Zéro avril, mise en scène Anne Corté

Festival d’Aurillac:

Zéro avril, mise en scène Anne Corté

 

zéro avril« Est-ce que vous êtes chauds ? » demande un message imprimé sur le tee-shirt blanc d’un fantôme. Ben, oui, plutôt. On nous vend un concept de la mort; on va pouvoir se costumer et participer au spectacle. Il suffira de choisir son camp, dix minutes avant le début de la représentation : mourir ou regarder ceux qui ont choisi de mourir.  Soixante-dix participants peuvent ainsi revêtir un suaire blanc, bénéficier d’une formation express et se lancer sur scène avec les pros. Les fantômes débarquent  ensemble, en désordre, tous confondus.

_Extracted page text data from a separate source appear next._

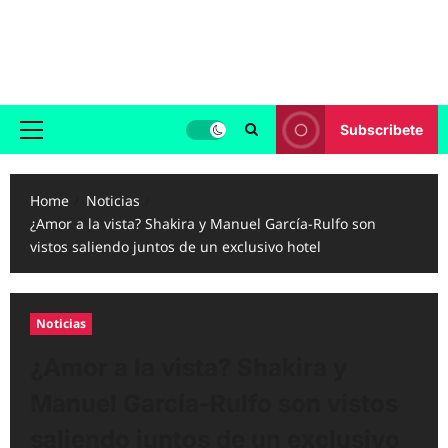
Skip
to
Reggaeton.com
content
Noticias, Exitos y Videos de Reggaeton
Subscribete
Primary
Menu
Home
Noticias
¿Amor a la vista? Shakira y Manuel García-Rulfo son
vistos saliendo juntos de un exclusivo hotel
Noticias
¿Amor a la vista? Shakira y
Manuel García-Rulfo son vistos
saliendo juntos de un exclusivo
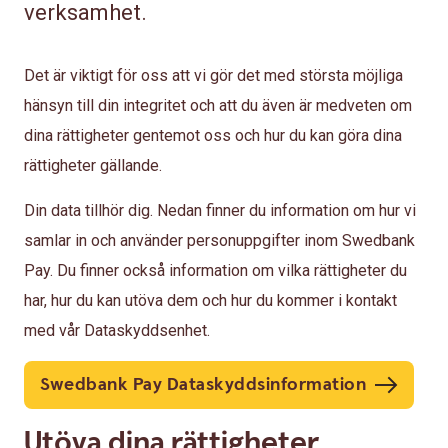
verksamhet.
Det är viktigt för oss att vi gör det med största möjliga
hänsyn till din integritet och att du även är medveten om
dina rättigheter gentemot oss och hur du kan göra dina
rättigheter gällande.
Din data tillhör dig. Nedan finner du information om hur vi
samlar in och använder personuppgifter inom Swedbank
Pay. Du finner också information om vilka rättigheter du
har, hur du kan utöva dem och hur du kommer i kontakt
med vår Dataskyddsenhet.
Swedbank Pay Dataskyddsinformation
Utöva dina rättigheter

 Oui, mais voilà, tout ça devient vite d’un ennui mortel. On veut bien que ça lorgne du côté de l’absurde, de la pataphysique ou de dada… ! Mais quand on voit les âmes en peine errer sur le terrain vague et les spectateurs fuir sans précaution les gradins, on est en droit de penser que l’association Roure est malheureusement passée à côté d’un concept du feu de Dieu. D’autant qu’il y avait du public aux balcons alentour, de ce public qu’on ne voit pas dans les théâtres.

 Dans un espace pourtant prometteur : un terrain pour la pratique de divers sports, entre les barres de la cité Montade. De grands panneaux blancs annoncent la couleur : Crève générale, Morts précoces, vivants frigides, même combat,  Souris blanches partout, lapins blancs nulle part. Sur cette scène très ouverte et très laide (mais on pourrait s’en accommoder!), un fatras de projecteurs, de balles en plastique coloré, d’estrades  mais aussi de cotillons, chapeaux, feux d’artifice, tirés d’un gros sac de sport, d’abord repéré comme suspect. Le but affiché : chercher un moment d’intensité ensemble.

Il y a quelques bonnes scènes où quelque chose pourrait prendre : ce bon papa, à énorme tête de statue grecque, dont on prend soin dans des coussins. Et une très vague réflexion sur l’état du monde à travers les drapeaux de pays dans l’errance et la « crise » (Syrie, Nigéria, France, Etats-Unis…). L’apparition de têtes noires de type Ile de Pâques, criblées de flèches. Quelques effets de groupe.
Et puis cette exploration à la caméra d’un cimetière de mégots, spectres de cigarettes. On sent que le sexe pourrait nous sortir de notre torpeur: en arrière-plan, des «partouzeurs en colère» semblent une invitation… Mais l’ensemble est si foutraque et distendu, que cela ne prend guère.
Un type nous montre régulièrement son cul nu où est écrit FIN en lettres noires, d’où la sensation pénible et récurrente d’assister à plusieurs fausses fins (il n’y aura pas, on l’aura compris, ni début ni clôture: « the show must go on »).
Aucun rythme. Pas de pensée. Cela fait songer à une vague répétition pour nous éviter la déception : préparez-vous, de l’autre côté, ce sera aussi mal organisé et vulgaire qu’ici et ça n’aura aucun sens parce qu’en réalité, il n’y a pas de vrai meneur, ni de bonté. On sait pourtant qu’il y a du beau monde sous les draps blancs : l’énergie d’Alix Montheil, de Panxo Gimenez et de Catherine Fornal en particulier.
On ne peut qu’approuver ce cri de désespoir: « On s’est fait chier toute notre vie pour vivre ça dans la mort ? » Et puis, comme le dit encore un autre personnage :  « J’ai pas pris de plaisir, même pas eu le temps d’aimer ».